Please copy the data below word for word, leaving out the pictures.

==========

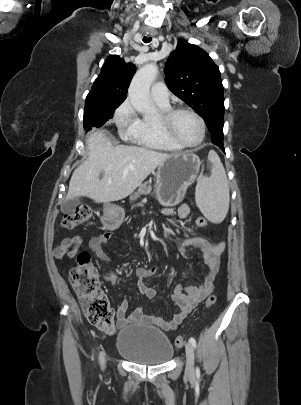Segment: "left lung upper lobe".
Listing matches in <instances>:
<instances>
[{
	"label": "left lung upper lobe",
	"instance_id": "left-lung-upper-lobe-1",
	"mask_svg": "<svg viewBox=\"0 0 301 405\" xmlns=\"http://www.w3.org/2000/svg\"><path fill=\"white\" fill-rule=\"evenodd\" d=\"M168 88L204 119L211 139L223 141L224 95L220 71L209 55L185 40L165 63Z\"/></svg>",
	"mask_w": 301,
	"mask_h": 405
}]
</instances>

==========

**Final answer:**
Segment: "left lung upper lobe".
Listing matches in <instances>:
<instances>
[{
	"label": "left lung upper lobe",
	"instance_id": "left-lung-upper-lobe-1",
	"mask_svg": "<svg viewBox=\"0 0 301 405\" xmlns=\"http://www.w3.org/2000/svg\"><path fill=\"white\" fill-rule=\"evenodd\" d=\"M168 88L204 119L211 139L223 141L224 95L220 71L209 55L185 40L165 63Z\"/></svg>",
	"mask_w": 301,
	"mask_h": 405
}]
</instances>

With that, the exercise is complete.